═══ Data section ═══

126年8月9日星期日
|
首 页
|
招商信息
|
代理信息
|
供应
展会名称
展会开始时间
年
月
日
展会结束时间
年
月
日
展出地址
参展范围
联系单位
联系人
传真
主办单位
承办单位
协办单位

═══

* What you will do
All of the lines above must be returned exactly as they stand.

* Task solution
126年8月9日星期日
|
首 页
|
招商信息
|
代理信息
|
供应
展会名称
展会开始时间
年
月
日
展会结束时间
年
月
日
展出地址
参展范围
联系单位
联系人
传真
主办单位
承办单位
协办单位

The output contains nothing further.